The various bones and fracture positions dictate the different types of plate available. The DCP or dynamic compression plate and the screw holes allow compression of the fracture site to be applied as the screws are tightened up in the angled screw holes. Small plates are used to fix the lateral malleolus of the ankle and the wrist end of the ulna forearm bone and for this job they are often very thin at an easily mouldable one millimetre. Other plates have been designed for use in fractures close to joints and these have reduced device size and thickness and added options for the flexibility in fixation required.
Ninety-five degree angled plates are typically used in fixation of fractures of the upper femoral areas so that the normal alignment of the bone can be restored. Surgeons need to be three dimensional thinkers to insert this kind of fixation and accurately recreate the anatomical relationships in the area. Pelvic and acetabular fractures are more often fixed with reconstruction plates as they are thinner than dynamic compression plates and more easily mouldable. Fractures often occur close to or just below the prostheses of joint replacements and they may be fixed by bigger plates and cerclage wiring.
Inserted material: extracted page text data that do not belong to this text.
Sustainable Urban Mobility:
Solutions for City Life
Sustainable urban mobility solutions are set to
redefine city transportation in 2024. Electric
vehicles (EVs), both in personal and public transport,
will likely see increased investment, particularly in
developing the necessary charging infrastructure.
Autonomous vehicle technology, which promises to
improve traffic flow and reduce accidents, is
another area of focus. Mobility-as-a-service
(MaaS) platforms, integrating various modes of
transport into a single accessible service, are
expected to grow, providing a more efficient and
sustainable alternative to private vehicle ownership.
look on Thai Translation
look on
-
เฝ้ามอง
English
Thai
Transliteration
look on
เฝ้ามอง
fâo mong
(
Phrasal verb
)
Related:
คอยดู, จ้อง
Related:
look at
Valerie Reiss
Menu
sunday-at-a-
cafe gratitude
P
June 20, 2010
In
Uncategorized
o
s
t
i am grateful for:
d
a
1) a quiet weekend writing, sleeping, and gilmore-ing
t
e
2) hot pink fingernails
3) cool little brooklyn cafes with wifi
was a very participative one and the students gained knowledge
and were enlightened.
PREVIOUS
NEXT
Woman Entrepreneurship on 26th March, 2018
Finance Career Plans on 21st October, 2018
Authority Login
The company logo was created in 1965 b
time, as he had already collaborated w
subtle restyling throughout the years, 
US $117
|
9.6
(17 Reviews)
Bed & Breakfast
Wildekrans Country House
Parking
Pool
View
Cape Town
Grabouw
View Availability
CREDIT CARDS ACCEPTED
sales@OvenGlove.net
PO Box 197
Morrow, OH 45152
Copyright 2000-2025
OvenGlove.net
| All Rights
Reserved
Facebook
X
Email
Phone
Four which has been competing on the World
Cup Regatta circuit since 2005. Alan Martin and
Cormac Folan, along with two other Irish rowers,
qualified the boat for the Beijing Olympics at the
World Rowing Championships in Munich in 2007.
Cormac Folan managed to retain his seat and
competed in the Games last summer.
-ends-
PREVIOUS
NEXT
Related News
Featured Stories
Strong fragment compression and close anatomical restoration of normal alignment can lead to a very stable fixation and if this is produced by the fixation then primary healing will be the main healing process. There is dead bone close to the fracture site and this is absorbed by bone absorbing cells known as osteoclasts, after which blood vessels grow in along with bone producing cells known as osteoblasts. Osteoporosis under a plate can occur from the interruption in blood supply which can be produced by the fixation. Once the plate is removed the bone is less strong and along with the screw holes this means care needs to be taken in physiotherapy for the patient because of this.
The initial part of performing internal fixation is the exposure of the fracture site and the removal of the accumulated haematoma, followed by aligning the fragments as close to their original position as possible. Fracturing a bone disrupts the blood supply and the periosteal membrane provides the remaining blood supply to the area, a blood supply the surgeons take care not to disrupt by stripping the membrane from the bone during operation. This could delay the healing process due to reduction of blood supply. Fractures which are unstable or have multiple fragments have to be spanned by a bridge plate to restore bone length, rotation and alignment although this fixation cannot take significant load.
The Less Invasive Surgical Stabilisation plating system (LISS) is a modern fixation system which limits the contact between the metal and the bone, lowering the risks of the blood supply in the damaged area becoming compromised. These designs are more mouldable to the bony contours and have the ability to apply locking screws, allowing these designs to keep the desired bony alignment whilst simultaneously managing to resist significant forces during the period of healing. Choice of these newer designs is indicated in managing fractures of the end of bones such as the radius, humerus and femur.
Less unstable fractures such as of the humeral, ulna and radial shafts have room to fix more easily and unite well with normal techniques. Locking screws are used where the options to fix are limited or the bone is osteoporotic. Locking capability will likely be the default option as plating develops and the costs, now much higher than conventional screws, reduces. However, if malunion occurs with conventional plating and the fixation needs to be revised the expense of the newer locking systems looks less prohibitive.
It was in the 1930s that Kuntscher refined the intramedullary nailing technique which then became the treatment of choice for shaft fractures of the femur. Humeral and tibial fractures as well as femoral breaks nearer the bone ends were the next progression. Early joint movement and weight bearing walking is allowed by this.